Big news today for the electric vehicle market, from two fronts….
Nissan postpones launch of 60kWh Leaf E-Plus
Why does this matter? Not merely will the much larger pack greatly extend its range; the reported $36k E-Plus is designed to be a significant modernization in all aspects of the design of the Leaf, to catch up to its competition. This includes:
- 225 miles nominal range (supposed 215 miles real-world range)
- 0-60 in 7,5s instead of 8,5 seconds (Bolt = 6,1s; Model 3 = 3,3 — 5,6s; 64 kWh Kona = 7,6s)
- AC charge power of 11kW (vs. 6,6kW)
- DC charge power of ~100kW (vs <50kW)
- Cooled battery
The last two are the most significant changes reported thusfar, and the most important. The uncooled battery on existing Leafs has always limited its maximum DC charge rate and caused a higher cell degradation rate versus its competition.

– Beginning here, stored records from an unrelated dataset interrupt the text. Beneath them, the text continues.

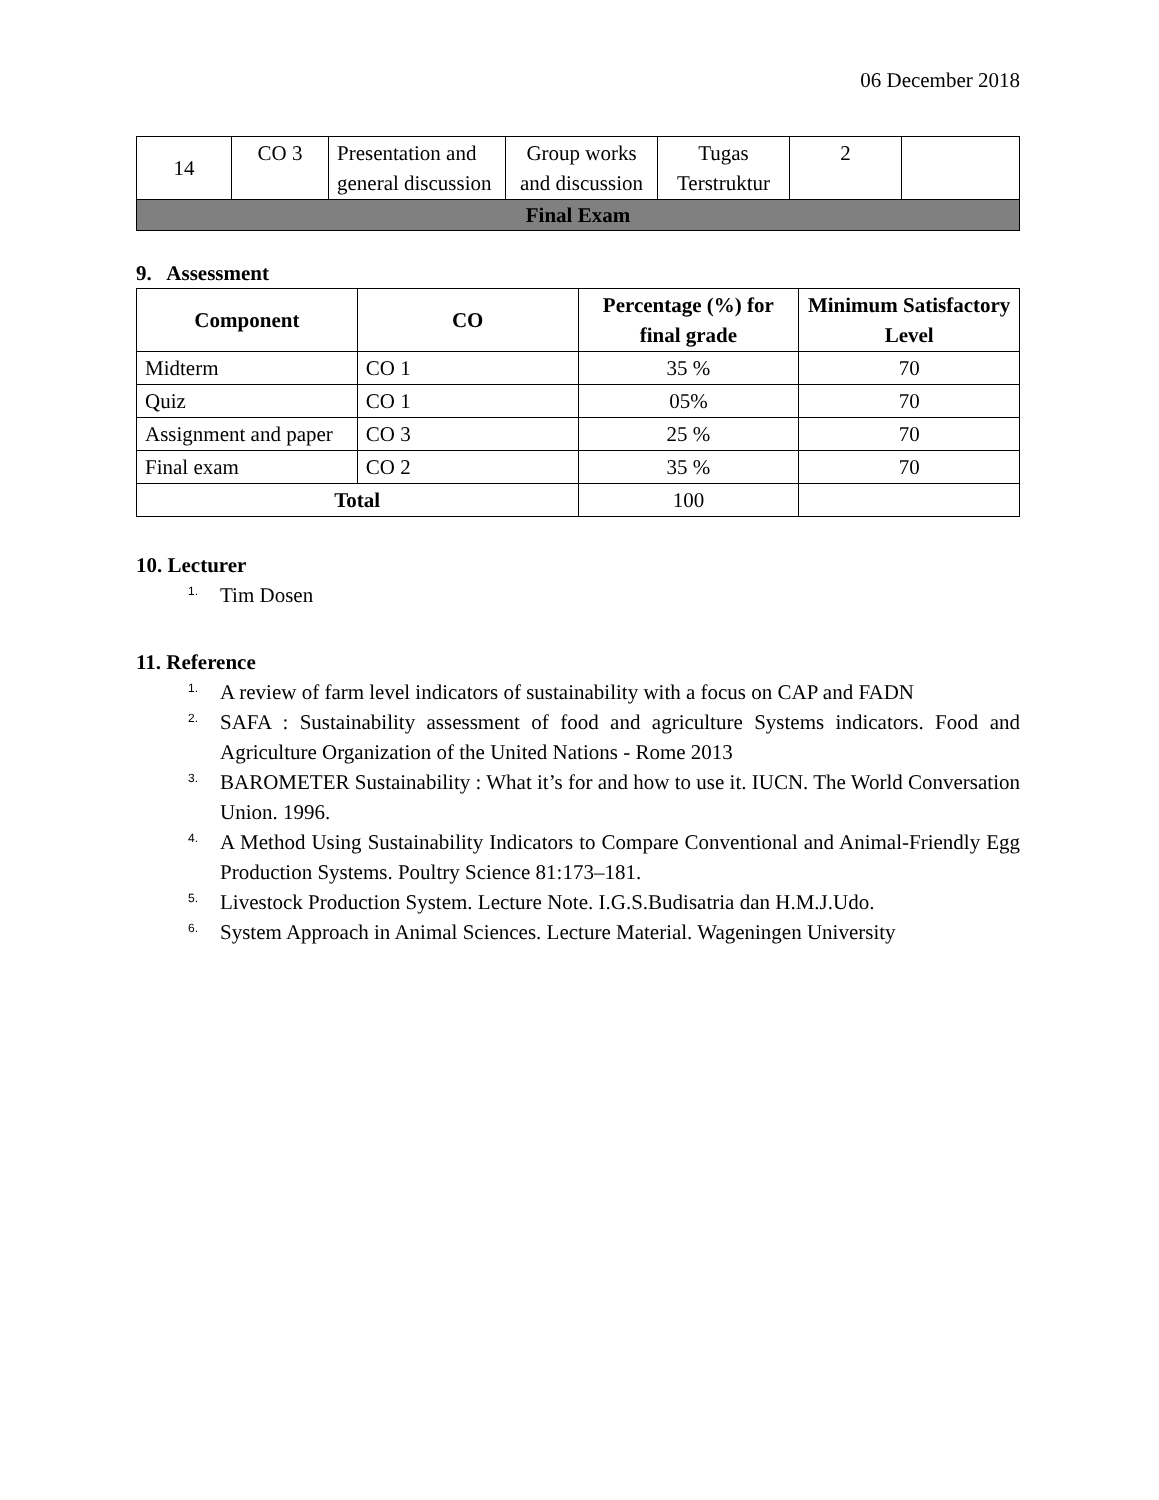06 December 2018
| 14 | CO 3 | Presentation and general discussion | Group works and discussion | Tugas Terstruktur | 2 | |
| Final Exam | | | | | | |
9. Assessment
| Component | CO | Percentage (%) for final grade | Minimum Satisfactory Level |
| --- | --- | --- | --- |
| Midterm | CO 1 | 35 % | 70 |
| Quiz | CO 1 | 05% | 70 |
| Assignment and paper | CO 3 | 25 % | 70 |
| Final exam | CO 2 | 35 % | 70 |
| Total | | 100 | |
10. Lecturer
1. Tim Dosen
11. Reference
1. A review of farm level indicators of sustainability with a focus on CAP and FADN
2. SAFA : Sustainability assessment of food and agriculture Systems indicators. Food and Agriculture Organization of the United Nations - Rome 2013
3. BAROMETER Sustainability : What it’s for and how to use it. IUCN. The World Conversation Union. 1996.
4. A Method Using Sustainability Indicators to Compare Conventional and Animal-Friendly Egg Production Systems. Poultry Science 81:173–181.
5. Livestock Production System. Lecture Note. I.G.S.Budisatria dan H.M.J.Udo.
6. System Approach in Animal Sciences. Lecture Material. Wageningen University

The 2018 Leaf has additionally suffered from #Rapidgate, where overheating would cut the already low charge powers in half on road trips. The new cooled battery would enable the Leaf to road trip — where high-power compatible charging stations are available – nearly as fast as a Hyundai Kona or Kia Niro, significantly faster than a Bolt, and about 1/2 to 2/3rds** as fast as a Model 3 RWD Aero. Admittedly, such higher-power charging stations are rare globally, particularly in America (where only Tesla has a large network of 100+kW charging stations) – but the more that vehicles that can use higher-power DC stations are available, the more that such stations will be built in the coming years.
While Nissan has stated that the delay is to avoid having the launch be distracted by the troubles of their former CEO, supporters of Ghosn — who view him as having been a driving force for Nissan’s electrification plans, and have called his arrest and ouster a hatchet job — have expressed concern that this was a final slap in the face. Nissan’s relationship with Ghosn has long been strained, due to the lopsided impositions on Nissan during the formation of the Renault-Nissan alliance.
No new timeline for the launch of the E-Plus has been given.
** V1 CCS stations — assuming Nissan switches to CCS — are limited to 200A, and thus around 70-80kW for vehicles with typical voltages. V2 stations (max 500A, cooled cables) would be required to reach the full potential. Additionally, charge rates (mph) are not linear with power, but also have to factor in drivecycle efficiency.
GM announces massive plant closures and layoffs; plans to refocus on electric vehicles and autonomy
When trading of a company’s stock gets frozen, you know that the announcement that caused it is big news. And that’s exactly what happened with GM today.
GM is cutting 15% of its salaried workforce, closing factories in Michigan, Ohio, Maryland and Canada, and killing off several passenger cars. While GM’s finances have been uncertain (although not to the extent of Ford’s), this move will majorly shore up their balance sheet. And what do they plan to use that money for? Ostensibly, for: “a new business model that embraces electrified and automated vehicles, many of which will be shared rather than owned”.
GM’s stock surged on the announcement, and at the time of writing is up 6%.
This is great news. While the Chevy Bolt (Opel Ampera-E in Europe) has range, it’s been a severe laggard in sales; for the past three months it’s averaged a tenth the sales of the (currently well more expensive) Tesla Model 3. On the face of it, it has a number of things going for it, including a 238 mile EPA-combined range and an acceleration that beats all of its non-Tesla competitors; however, slow charging and econoboxy styling have limited its sales in markets where its available. But more critically, availability has been limited — easy to acquire in ZEV states, much more difficult in non-ZEV states, and with the Ampera-E being practically a no-show in most European markets. This classifies it as a “compliance car”, suggesting that GM has struggled to achieve profitability on the vehicle.
If GM sticks with its stated goal, however — and this is a big “If” – it will now have the funds to make profitable, mass-appeal electric vehicles. Because at the base of it, profitable EVs all come down to money invested. New EV platforms are expensive. Battery plants are expensive. R&D is expensive. Infrastructure is expensive. The larger the scale you tool for, the lower your unit costs. If GM puts forth serious money towards this effort, they could be taking a large leap forward over the next several years.
There’s one dark cloud to this GM news, however. One of the to-be-shuttered plants is the Detroit Hamtramck plant. This happens to be the plant where the Chevy Volt is manufactured. GM has now confirmed that this is the end of the Volt; its production will be terminated in March.